--- START ---
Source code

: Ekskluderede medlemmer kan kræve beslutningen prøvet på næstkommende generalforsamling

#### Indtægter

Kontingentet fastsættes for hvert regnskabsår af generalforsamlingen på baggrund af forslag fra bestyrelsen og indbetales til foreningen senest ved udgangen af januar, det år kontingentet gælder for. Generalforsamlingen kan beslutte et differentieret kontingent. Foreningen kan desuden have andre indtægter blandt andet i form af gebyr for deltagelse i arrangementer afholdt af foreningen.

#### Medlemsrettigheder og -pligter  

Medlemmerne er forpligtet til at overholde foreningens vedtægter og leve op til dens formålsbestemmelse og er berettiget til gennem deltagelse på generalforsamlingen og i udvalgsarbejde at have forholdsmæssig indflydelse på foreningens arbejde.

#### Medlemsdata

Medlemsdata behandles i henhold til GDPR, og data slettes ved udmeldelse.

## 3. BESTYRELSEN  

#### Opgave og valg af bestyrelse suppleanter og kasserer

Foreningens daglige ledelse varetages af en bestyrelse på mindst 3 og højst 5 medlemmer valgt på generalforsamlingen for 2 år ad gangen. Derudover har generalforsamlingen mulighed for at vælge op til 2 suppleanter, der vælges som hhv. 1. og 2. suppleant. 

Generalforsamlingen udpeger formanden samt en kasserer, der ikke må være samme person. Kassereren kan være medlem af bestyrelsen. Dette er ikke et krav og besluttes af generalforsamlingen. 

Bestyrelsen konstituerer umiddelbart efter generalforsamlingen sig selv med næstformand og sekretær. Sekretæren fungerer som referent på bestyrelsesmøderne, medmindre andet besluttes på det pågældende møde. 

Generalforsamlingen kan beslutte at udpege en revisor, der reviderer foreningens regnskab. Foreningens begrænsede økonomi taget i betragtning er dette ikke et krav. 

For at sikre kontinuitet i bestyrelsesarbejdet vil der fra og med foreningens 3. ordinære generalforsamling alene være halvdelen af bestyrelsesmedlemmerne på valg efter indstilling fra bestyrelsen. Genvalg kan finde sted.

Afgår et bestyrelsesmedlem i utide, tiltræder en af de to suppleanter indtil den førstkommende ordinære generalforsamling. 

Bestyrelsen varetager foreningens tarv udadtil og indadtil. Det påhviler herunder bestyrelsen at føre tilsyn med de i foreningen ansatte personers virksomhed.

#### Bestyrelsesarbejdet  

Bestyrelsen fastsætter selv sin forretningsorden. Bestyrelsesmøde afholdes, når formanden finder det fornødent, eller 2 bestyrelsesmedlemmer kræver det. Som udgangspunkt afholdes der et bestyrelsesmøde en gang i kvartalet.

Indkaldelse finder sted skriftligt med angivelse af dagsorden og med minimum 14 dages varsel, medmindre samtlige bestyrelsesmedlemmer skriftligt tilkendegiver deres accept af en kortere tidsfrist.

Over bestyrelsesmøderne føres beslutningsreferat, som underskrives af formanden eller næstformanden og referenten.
--- END ---
Every line of the listing that holds "Medlemsdata" should be found and copied.

#### Medlemsdata
Medlemsdata behandles i henhold til GDPR, og data slettes ved udmeldelse.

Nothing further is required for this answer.